→ **Задания к тексту**:
A - Воспроизведите фрагмент текста о вечерних чтениях между словами «Мы смеялись. Это» и «плохо стерта пыль.», включая оба граничных места.
B - Ответьте по фрагменту текста о вечерних чтениях на следующие вопросы:
(i) В каком театре Оффи прежде была звездой?
(ii) С каким запахом смешивался аромат библиотеки в кабинете Волшебника?
(iii) С чьих слепых глаз, по словам фрагмента, плохо стертая пыль вызывала сетования Волшебника?
C - Напишите продолжение фрагмента текста о вечерних чтениях у Волшебника, начав сразу после его последнего предложения.

→ **Фрагмент текста**:
Оффи, бывшая звезда театра Великого герцога в Мейнингене, умела превосходно характеризовать разнообразные типы мира Диккенса. Голос ее звучал дребезжаще и сварливо, когда она воплощала язвительную старую деву; она становилась елейной или резкой, кряхтящей или мелодичной в зависимости от характера и ситуации. Известные забавные чудаки со своими языковыми ошибками и гримасами оживали перед нами, тогда как злодеи тотчас распознавались по коварной мимической игре. Короче, это было первоклассное представление, и мы наслаждались им очень. Мы надрывались от смеха над некоторыми эпизодами «Пиквикского клуба», были в восторге от «Дэвида Копперфилда» и почему-то находили исторический роман «Повесть о двух городах» (в действительности одно из самых слабых произведений Диккенса) еще более увлекательным, чем «Приключения Оливера Твиста».
С театральным темпераментом Оффи конкурировать не мог никто. И все же спокойному голосу Волшебника мы внимали с еще большим благоговением. Иногда — не очень часто — он вопрошал нас с некоей торжественной небрежностью, не почитать ли нам немного после ужина — «если у вас нет других планов», как он добавлял наполовину в шутку, наполовину из рассеянной вежливости.
Других планов у нас не бывало. На душе у нас становилось как-то празднично, когда нам дозволялось вступить в его кабинет, где характерный аромат библиотеки смешивался с запахом его сигары. Книжные шкафы были переполнены; новые публикации приходилось громоздить на столах, стульях и скамьях. Волшебник, усмехаясь, покачивал головой при виде такого изобилия. «Продуктивность моих дорогих коллег принимает характер бедствия, — замечал он весело и одновременно озабоченно. — Мне б и в самом деле надо заиметь новый книжный шкаф. Наверху на вашей маленькой предфасадной площадке для завтраков было бы, наверное, самое подходящее место».
Мы смеялись. Это было так свойственно ему — говорить о передней на втором этаже, где мы пили свой чай, как о «вашей маленькой предфасадной площадке для завтраков». И как типично для Волшебника — этот внезапный интерес к месту расположения нового книжного шкафа! В общем он относился совершенно безразлично к тому, что происходило в доме. Ни новый холодильник, ни наши отремонтированные велосипеды не могли пробудить его любопытство. Но как только речь заходила о его частной, личной жизненной сфере — его гардеробе или библиотеке, — каждая деталь казалась ему исключительно важной. Его раздражало, его просто оскорбляло, если он обнаруживал какой-нибудь мелкий предмет с письменного стола не на своем привычном месте; тот самый Волшебник, который был способен не заметить где-нибудь в доме несколько новых кресел, сетовал, если со слепых глаз его гомеровского бюста плохо стерта пыль.

→ **Исходные данные**:

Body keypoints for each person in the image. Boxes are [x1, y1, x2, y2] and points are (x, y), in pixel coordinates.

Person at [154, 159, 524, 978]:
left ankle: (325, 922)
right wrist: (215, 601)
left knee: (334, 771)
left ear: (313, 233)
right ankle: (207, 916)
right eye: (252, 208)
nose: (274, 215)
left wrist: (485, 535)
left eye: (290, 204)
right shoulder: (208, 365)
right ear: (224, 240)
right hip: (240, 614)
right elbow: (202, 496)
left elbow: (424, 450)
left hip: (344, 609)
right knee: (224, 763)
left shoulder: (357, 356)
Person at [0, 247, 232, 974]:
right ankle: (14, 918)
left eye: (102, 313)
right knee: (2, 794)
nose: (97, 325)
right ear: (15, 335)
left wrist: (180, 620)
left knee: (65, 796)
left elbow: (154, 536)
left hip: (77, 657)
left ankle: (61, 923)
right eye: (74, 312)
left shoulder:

...

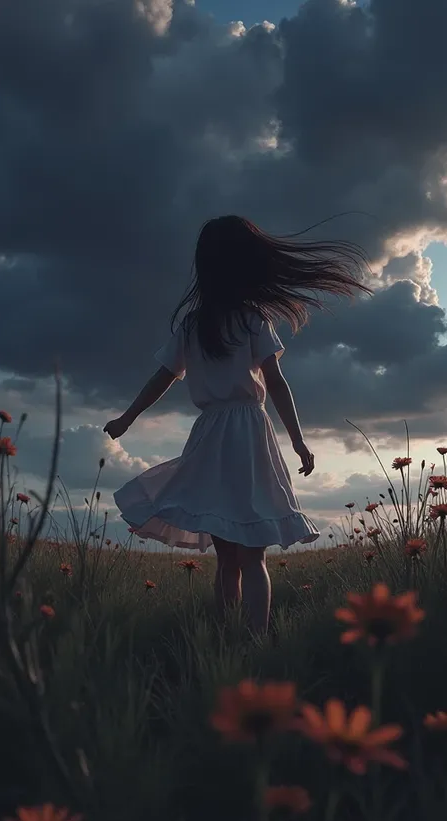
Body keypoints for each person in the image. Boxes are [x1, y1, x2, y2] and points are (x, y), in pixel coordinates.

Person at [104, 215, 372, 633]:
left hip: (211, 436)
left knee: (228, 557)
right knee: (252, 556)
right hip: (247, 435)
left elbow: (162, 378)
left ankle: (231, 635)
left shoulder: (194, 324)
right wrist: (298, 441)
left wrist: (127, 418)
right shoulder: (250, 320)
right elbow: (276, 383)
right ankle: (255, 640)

→ **Ответы**:
A -
Мы смеялись. Это было так свойственно ему — говорить о передней на втором этаже, где мы пили свой чай, как о «вашей маленькой предфасадной площадке для завтраков». И как типично для Волшебника — этот внезапный интерес к месту расположения нового книжного шкафа! В общем он относился совершенно безразлично к тому, что происходило в доме. Ни новый холодильник, ни наши отремонтированные велосипеды не могли пробудить его любопытство. Но как только речь заходила о его частной, личной жизненной сфере — его гардеробе или библиотеке, — каждая деталь казалась ему исключительно важной. Его раздражало, его просто оскорбляло, если он обнаруживал какой-нибудь мелкий предмет с письменного стола не на своем привычном месте; тот самый Волшебник, который был способен не заметить где-нибудь в доме несколько новых кресел, сетовал, если со слепых глаз его гомеровского бюста плохо стерта пыль.

B -
(i) В театре Великого герцога в Мейнингене.
(ii) С запахом его сигары.
(iii) С глаз его гомеровского бюста.

C -
Мягкий педантизм в его личной сфере повышался еще более, когда дело касалось какой-либо любекской фамильной реликвии. Монстры в стиле барокко — чучела медведей или разукрашенные золотым витиеватым орнаментом кружки — годами хранились как драгоценные сокровища, в память о прошедших днях рождения или деловых юбилеях. По сути, он, конечно, полностью сознавал свою слабость и предавался ей не без самоиронии. Примечательно, что ему бы никогда не пришло в голову обезобразить свою собственную спальню или свой рабочий кабинет уродливыми медведями и урнами; причудливые вещи из наследства закреплялись за столовой или «верхней» передней. Единственным сувениром ганзейского происхождения, украшавшим его рабочий кабинет, была пара высоких семисвечных из хорошо отделанного бронзой с позолотой дерева светильников, которые стояли недалеко от письменного стола перед стеклянной дверью. Вечерами, когда дверь прикрывалась зелеными бархатными портьерами, крупные канделябры делались весьма эффектными.
«Надеюсь, где-нибудь вы себе местечко отыщете», — говорил отец рассеянно и обнадеживающе. После этого сам он занимал место в большом кресле у торшера. У нас только-только хватало времени спихнуть с табуретов некоторые новинки издательства С. Фишера. И затем начиналась большая беседа.
Любимыми его авторами были русские. Он читал нам толстовских «Казаков» и удивительно детские, примитивно-дидактические притчи его последнего периода. Мы слушали повести Гоголя и даже кое-что Достоевского — а именно тот жуткий фарс, который носит название «Скверный анекдот».
Действительно, отцу приходилось многократно прерывать свое чтение, сотрясаясь от смеха, в котором, казалось, искреннейшая веселость перемешивалась с легким ужасом перед столь зловещим комизмом.
В другой раз он выбирал что-нибудь более невинное или романтическое. Ему мы обязаны нашим первым знакомством с сочным юмором великого Марка Твена. Или он блестяще преподносил одну из жемчужин великой немецкой традиции — достойную любви новеллу Мёрике о Моцарте{67}, трогательную историю Грильпарцера{68} о бедном музыканте или обольстительно-темную, магически-завораживающую сказку Гёте{69}.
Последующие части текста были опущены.